AIM:
Rewrite the lines of every item below as a single JSON list of strings, one string per line, leaving out blank lines.
——
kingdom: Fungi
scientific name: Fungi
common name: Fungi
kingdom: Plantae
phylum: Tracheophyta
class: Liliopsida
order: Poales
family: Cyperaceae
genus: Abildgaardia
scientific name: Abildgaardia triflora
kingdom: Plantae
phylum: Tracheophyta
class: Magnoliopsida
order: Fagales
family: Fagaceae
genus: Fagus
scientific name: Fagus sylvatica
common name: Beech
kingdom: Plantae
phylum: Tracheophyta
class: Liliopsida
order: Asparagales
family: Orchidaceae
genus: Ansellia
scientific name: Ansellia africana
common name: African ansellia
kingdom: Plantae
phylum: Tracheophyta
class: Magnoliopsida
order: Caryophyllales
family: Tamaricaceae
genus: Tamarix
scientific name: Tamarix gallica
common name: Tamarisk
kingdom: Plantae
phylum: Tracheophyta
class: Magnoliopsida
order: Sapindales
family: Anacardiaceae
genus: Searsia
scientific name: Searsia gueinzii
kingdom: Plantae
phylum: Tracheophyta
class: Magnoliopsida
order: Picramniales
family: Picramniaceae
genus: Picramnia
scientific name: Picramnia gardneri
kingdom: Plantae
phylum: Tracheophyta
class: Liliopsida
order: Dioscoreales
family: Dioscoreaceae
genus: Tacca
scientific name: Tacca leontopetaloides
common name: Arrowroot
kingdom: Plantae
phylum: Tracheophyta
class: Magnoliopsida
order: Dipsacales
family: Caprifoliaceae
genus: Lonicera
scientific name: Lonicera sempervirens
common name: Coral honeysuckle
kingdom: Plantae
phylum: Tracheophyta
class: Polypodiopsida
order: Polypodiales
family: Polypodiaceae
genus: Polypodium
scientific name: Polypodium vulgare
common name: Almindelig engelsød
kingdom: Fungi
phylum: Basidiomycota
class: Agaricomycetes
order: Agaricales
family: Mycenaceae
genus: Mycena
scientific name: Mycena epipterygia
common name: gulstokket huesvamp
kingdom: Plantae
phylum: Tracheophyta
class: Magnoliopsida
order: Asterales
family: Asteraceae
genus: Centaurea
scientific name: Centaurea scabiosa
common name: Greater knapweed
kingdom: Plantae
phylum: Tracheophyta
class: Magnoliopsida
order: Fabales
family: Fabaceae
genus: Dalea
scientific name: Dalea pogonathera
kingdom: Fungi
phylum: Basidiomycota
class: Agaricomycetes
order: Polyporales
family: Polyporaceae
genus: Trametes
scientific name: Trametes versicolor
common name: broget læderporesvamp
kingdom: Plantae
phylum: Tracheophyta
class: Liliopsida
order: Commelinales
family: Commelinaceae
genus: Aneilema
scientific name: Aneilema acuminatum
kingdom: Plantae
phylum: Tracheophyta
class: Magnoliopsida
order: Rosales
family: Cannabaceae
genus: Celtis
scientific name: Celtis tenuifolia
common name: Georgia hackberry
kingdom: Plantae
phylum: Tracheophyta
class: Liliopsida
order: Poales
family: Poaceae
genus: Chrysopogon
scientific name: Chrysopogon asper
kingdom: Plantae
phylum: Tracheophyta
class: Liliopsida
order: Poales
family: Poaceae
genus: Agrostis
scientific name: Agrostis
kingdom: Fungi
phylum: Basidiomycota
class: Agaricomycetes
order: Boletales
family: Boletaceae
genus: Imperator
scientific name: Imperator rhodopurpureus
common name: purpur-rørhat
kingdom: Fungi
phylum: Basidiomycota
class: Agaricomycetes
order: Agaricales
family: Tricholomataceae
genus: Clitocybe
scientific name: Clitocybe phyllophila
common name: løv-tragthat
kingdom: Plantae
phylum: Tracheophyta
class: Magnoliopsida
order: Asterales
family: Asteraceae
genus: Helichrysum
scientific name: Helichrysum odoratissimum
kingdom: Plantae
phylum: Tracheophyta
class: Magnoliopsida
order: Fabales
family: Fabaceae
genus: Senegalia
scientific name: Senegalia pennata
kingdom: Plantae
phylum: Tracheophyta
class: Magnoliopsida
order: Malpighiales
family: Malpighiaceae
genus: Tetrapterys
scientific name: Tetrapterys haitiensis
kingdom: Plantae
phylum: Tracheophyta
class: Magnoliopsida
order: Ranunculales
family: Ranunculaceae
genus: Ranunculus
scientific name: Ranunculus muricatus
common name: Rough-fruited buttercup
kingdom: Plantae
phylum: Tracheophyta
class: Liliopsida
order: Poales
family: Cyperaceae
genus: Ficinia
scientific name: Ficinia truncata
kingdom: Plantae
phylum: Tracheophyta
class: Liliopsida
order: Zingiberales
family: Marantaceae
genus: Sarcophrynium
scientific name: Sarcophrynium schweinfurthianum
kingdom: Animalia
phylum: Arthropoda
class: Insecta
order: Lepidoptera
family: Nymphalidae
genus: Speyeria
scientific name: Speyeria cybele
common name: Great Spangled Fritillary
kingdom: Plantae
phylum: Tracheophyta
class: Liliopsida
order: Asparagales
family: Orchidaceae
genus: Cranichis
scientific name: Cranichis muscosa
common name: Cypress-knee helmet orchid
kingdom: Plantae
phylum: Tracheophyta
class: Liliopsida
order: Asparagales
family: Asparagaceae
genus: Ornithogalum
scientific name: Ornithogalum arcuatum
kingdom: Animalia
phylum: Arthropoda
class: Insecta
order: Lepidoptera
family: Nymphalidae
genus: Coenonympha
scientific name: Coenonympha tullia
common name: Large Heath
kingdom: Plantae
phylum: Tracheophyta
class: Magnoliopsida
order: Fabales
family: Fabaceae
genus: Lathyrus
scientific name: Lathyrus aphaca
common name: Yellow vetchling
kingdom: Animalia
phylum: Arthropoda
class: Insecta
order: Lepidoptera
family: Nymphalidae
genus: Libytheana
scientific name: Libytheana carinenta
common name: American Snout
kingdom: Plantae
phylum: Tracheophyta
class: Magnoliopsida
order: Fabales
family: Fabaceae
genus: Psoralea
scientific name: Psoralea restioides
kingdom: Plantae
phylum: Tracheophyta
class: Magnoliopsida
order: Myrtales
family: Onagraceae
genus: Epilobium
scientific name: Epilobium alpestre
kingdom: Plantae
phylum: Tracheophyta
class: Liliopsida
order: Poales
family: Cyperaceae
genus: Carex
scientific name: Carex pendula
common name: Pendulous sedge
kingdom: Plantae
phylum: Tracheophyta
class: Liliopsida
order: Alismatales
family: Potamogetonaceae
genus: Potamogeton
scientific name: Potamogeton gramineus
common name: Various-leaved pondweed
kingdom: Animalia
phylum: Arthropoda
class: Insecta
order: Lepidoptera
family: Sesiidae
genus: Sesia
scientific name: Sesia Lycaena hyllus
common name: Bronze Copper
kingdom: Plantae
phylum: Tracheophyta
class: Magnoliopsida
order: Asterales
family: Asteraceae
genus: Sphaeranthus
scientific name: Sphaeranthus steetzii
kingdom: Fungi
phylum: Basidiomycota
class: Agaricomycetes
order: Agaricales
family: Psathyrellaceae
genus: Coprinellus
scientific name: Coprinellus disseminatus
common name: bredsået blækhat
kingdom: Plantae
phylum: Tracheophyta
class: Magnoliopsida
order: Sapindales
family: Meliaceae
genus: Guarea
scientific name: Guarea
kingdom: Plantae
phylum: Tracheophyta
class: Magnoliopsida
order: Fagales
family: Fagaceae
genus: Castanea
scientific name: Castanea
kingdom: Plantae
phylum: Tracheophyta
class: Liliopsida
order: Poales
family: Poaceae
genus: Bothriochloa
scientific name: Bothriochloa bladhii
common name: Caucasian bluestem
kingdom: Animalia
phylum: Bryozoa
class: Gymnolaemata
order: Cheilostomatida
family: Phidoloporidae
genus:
——
THE SOLUTION:
[
  "kingdom: Fungi",
  "scientific name: Fungi",
  "common name: Fungi",
  "kingdom: Plantae",
  "phylum: Tracheophyta",
  "class: Liliopsida",
  "order: Poales",
  "family: Cyperaceae",
  "genus: Abildgaardia",
  "scientific name: Abildgaardia triflora",
  "kingdom: Plantae",
  "phylum: Tracheophyta",
  "class: Magnoliopsida",
  "order: Fagales",
  "family: Fagaceae",
  "genus: Fagus",
  "scientific name: Fagus sylvatica",
  "common name: Beech",
  "kingdom: Plantae",
  "phylum: Tracheophyta",
  "class: Liliopsida",
  "order: Asparagales",
  "family: Orchidaceae",
  "genus: Ansellia",
  "scientific name: Ansellia africana",
  "common name: African ansellia",
  "kingdom: Plantae",
  "phylum: Tracheophyta",
  "class: Magnoliopsida",
  "order: Caryophyllales",
  "family: Tamaricaceae",
  "genus: Tamarix",
  "scientific name: Tamarix gallica",
  "common name: Tamarisk",
  "kingdom: Plantae",
  "phylum: Tracheophyta",
  "class: Magnoliopsida",
  "order: Sapindales",
  "family: Anacardiaceae",
  "genus: Searsia",
  "scientific name: Searsia gueinzii",
  "kingdom: Plantae",
  "phylum: Tracheophyta",
  "class: Magnoliopsida",
  "order: Picramniales",
  "family: Picramniaceae",
  "genus: Picramnia",
  "scientific name: Picramnia gardneri",
  "kingdom: Plantae",
  "phylum: Tracheophyta",
  "class: Liliopsida",
  "order: Dioscoreales",
  "family: Dioscoreaceae",
  "genus: Tacca",
  "scientific name: Tacca leontopetaloides",
  "common name: Arrowroot",
  "kingdom: Plantae",
  "phylum: Tracheophyta",
  "class: Magnoliopsida",
  "order: Dipsacales",
  "family: Caprifoliaceae",
  "genus: Lonicera",
  "scientific name: Lonicera sempervirens",
  "common name: Coral honeysuckle",
  "kingdom: Plantae",
  "phylum: Tracheophyta",
  "class: Polypodiopsida",
  "order: Polypodiales",
  "family: Polypodiaceae",
  "genus: Polypodium",
  "scientific name: Polypodium vulgare",
  "common name: Almindelig engelsød",
  "kingdom: Fungi",
  "phylum: Basidiomycota",
  "class: Agaricomycetes",
  "order: Agaricales",
  "family: Mycenaceae",
  "genus: Mycena",
  "scientific name: Mycena epipterygia",
  "common name: gulstokket huesvamp",
  "kingdom: Plantae",
  "phylum: Tracheophyta",
  "class: Magnoliopsida",
  "order: Asterales",
  "family: Asteraceae",
  "genus: Centaurea",
  "scientific name: Centaurea scabiosa",
  "common name: Greater knapweed",
  "kingdom: Plantae",
  "phylum: Tracheophyta",
  "class: Magnoliopsida",
  "order: Fabales",
  "family: Fabaceae",
  "genus: Dalea",
  "scientific name: Dalea pogonathera",
  "kingdom: Fungi",
  "phylum: Basidiomycota",
  "class: Agaricomycetes",
  "order: Polyporales",
  "family: Polyporaceae",
  "genus: Trametes",
  "scientific name: Trametes versicolor",
  "common name: broget læderporesvamp",
  "kingdom: Plantae",
  "phylum: Tracheophyta",
  "class: Liliopsida",
  "order: Commelinales",
  "family: Commelinaceae",
  "genus: Aneilema",
  "scientific name: Aneilema acuminatum",
  "kingdom: Plantae",
  "phylum: Tracheophyta",
  "class: Magnoliopsida",
  "order: Rosales",
  "family: Cannabaceae",
  "genus: Celtis",
  "scientific name: Celtis tenuifolia",
  "common name: Georgia hackberry",
  "kingdom: Plantae",
  "phylum: Tracheophyta",
  "class: Liliopsida",
  "order: Poales",
  "family: Poaceae",
  "genus: Chrysopogon",
  "scientific name: Chrysopogon asper",
  "kingdom: Plantae",
  "phylum: Tracheophyta",
  "class: Liliopsida",
  "order: Poales",
  "family: Poaceae",
  "genus: Agrostis",
  "scientific name: Agrostis",
  "kingdom: Fungi",
  "phylum: Basidiomycota",
  "class: Agaricomycetes",
  "order: Boletales",
  "family: Boletaceae",
  "genus: Imperator",
  "scientific name: Imperator rhodopurpureus",
  "common name: purpur-rørhat",
  "kingdom: Fungi",
  "phylum: Basidiomycota",
  "class: Agaricomycetes",
  "order: Agaricales",
  "family: Tricholomataceae",
  "genus: Clitocybe",
  "scientific name: Clitocybe phyllophila",
  "common name: løv-tragthat",
  "kingdom: Plantae",
  "phylum: Tracheophyta",
  "class: Magnoliopsida",
  "order: Asterales",
  "family: Asteraceae",
  "genus: Helichrysum",
  "scientific name: Helichrysum odoratissimum",
  "kingdom: Plantae",
  "phylum: Tracheophyta",
  "class: Magnoliopsida",
  "order: Fabales",
  "family: Fabaceae",
  "genus: Senegalia",
  "scientific name: Senegalia pennata",
  "kingdom: Plantae",
  "phylum: Tracheophyta",
  "class: Magnoliopsida",
  "order: Malpighiales",
  "family: Malpighiaceae",
  "genus: Tetrapterys",
  "scientific name: Tetrapterys haitiensis",
  "kingdom: Plantae",
  "phylum: Tracheophyta",
  "class: Magnoliopsida",
  "order: Ranunculales",
  "family: Ranunculaceae",
  "genus: Ranunculus",
  "scientific name: Ranunculus muricatus",
  "common name: Rough-fruited buttercup",
  "kingdom: Plantae",
  "phylum: Tracheophyta",
  "class: Liliopsida",
  "order: Poales",
  "family: Cyperaceae",
  "genus: Ficinia",
  "scientific name: Ficinia truncata",
  "kingdom: Plantae",
  "phylum: Tracheophyta",
  "class: Liliopsida",
  "order: Zingiberales",
  "family: Marantaceae",
  "genus: Sarcophrynium",
  "scientific name: Sarcophrynium schweinfurthianum",
  "kingdom: Animalia",
  "phylum: Arthropoda",
  "class: Insecta",
  "order: Lepidoptera",
  "family: Nymphalidae",
  "genus: Speyeria",
  "scientific name: Speyeria cybele",
  "common name: Great Spangled Fritillary",
  "kingdom: Plantae",
  "phylum: Tracheophyta",
  "class: Liliopsida",
  "order: Asparagales",
  "family: Orchidaceae",
  "genus: Cranichis",
  "scientific name: Cranichis muscosa",
  "common name: Cypress-knee helmet orchid",
  "kingdom: Plantae",
  "phylum: Tracheophyta",
  "class: Liliopsida",
  "order: Asparagales",
  "family: Asparagaceae",
  "genus: Ornithogalum",
  "scientific name: Ornithogalum arcuatum",
  "kingdom: Animalia",
  "phylum: Arthropoda",
  "class: Insecta",
  "order: Lepidoptera",
  "family: Nymphalidae",
  "genus: Coenonympha",
  "scientific name: Coenonympha tullia",
  "common name: Large Heath",
  "kingdom: Plantae",
  "phylum: Tracheophyta",
  "class: Magnoliopsida",
  "order: Fabales",
  "family: Fabaceae",
  "genus: Lathyrus",
  "scientific name: Lathyrus aphaca",
  "common name: Yellow vetchling",
  "kingdom: Animalia",
  "phylum: Arthropoda",
  "class: Insecta",
  "order: Lepidoptera",
  "family: Nymphalidae",
  "genus: Libytheana",
  "scientific name: Libytheana carinenta",
  "common name: American Snout",
  "kingdom: Plantae",
  "phylum: Tracheophyta",
  "class: Magnoliopsida",
  "order: Fabales",
  "family: Fabaceae",
  "genus: Psoralea",
  "scientific name: Psoralea restioides",
  "kingdom: Plantae",
  "phylum: Tracheophyta",
  "class: Magnoliopsida",
  "order: Myrtales",
  "family: Onagraceae",
  "genus: Epilobium",
  "scientific name: Epilobium alpestre",
  "kingdom: Plantae",
  "phylum: Tracheophyta",
  "class: Liliopsida",
  "order: Poales",
  "family: Cyperaceae",
  "genus: Carex",
  "scientific name: Carex pendula",
  "common name: Pendulous sedge",
  "kingdom: Plantae",
  "phylum: Tracheophyta",
  "class: Liliopsida",
  "order: Alismatales",
  "family: Potamogetonaceae",
  "genus: Potamogeton",
  "scientific name: Potamogeton gramineus",
  "common name: Various-leaved pondweed",
  "kingdom: Animalia",
  "phylum: Arthropoda",
  "class: Insecta",
  "order: Lepidoptera",
  "family: Sesiidae",
  "genus: Sesia",
  "scientific name: Sesia Lycaena hyllus",
  "common name: Bronze Copper",
  "kingdom: Plantae",
  "phylum: Tracheophyta",
  "class: Magnoliopsida",
  "order: Asterales",
  "family: Asteraceae",
  "genus: Sphaeranthus",
  "scientific name: Sphaeranthus steetzii",
  "kingdom: Fungi",
  "phylum: Basidiomycota",
  "class: Agaricomycetes",
  "order: Agaricales",
  "family: Psathyrellaceae",
  "genus: Coprinellus",
  "scientific name: Coprinellus disseminatus",
  "common name: bredsået blækhat",
  "kingdom: Plantae",
  "phylum: Tracheophyta",
  "class: Magnoliopsida",
  "order: Sapindales",
  "family: Meliaceae",
  "genus: Guarea",
  "scientific name: Guarea",
  "kingdom: Plantae",
  "phylum: Tracheophyta",
  "class: Magnoliopsida",
  "order: Fagales",
  "family: Fagaceae",
  "genus: Castanea",
  "scientific name: Castanea",
  "kingdom: Plantae",
  "phylum: Tracheophyta",
  "class: Liliopsida",
  "order: Poales",
  "family: Poaceae",
  "genus: Bothriochloa",
  "scientific name: Bothriochloa bladhii",
  "common name: Caucasian bluestem",
  "kingdom: Animalia",
  "phylum: Bryozoa",
  "class: Gymnolaemata",
  "order: Cheilostomatida",
  "family: Phidoloporidae",
  "genus:"
]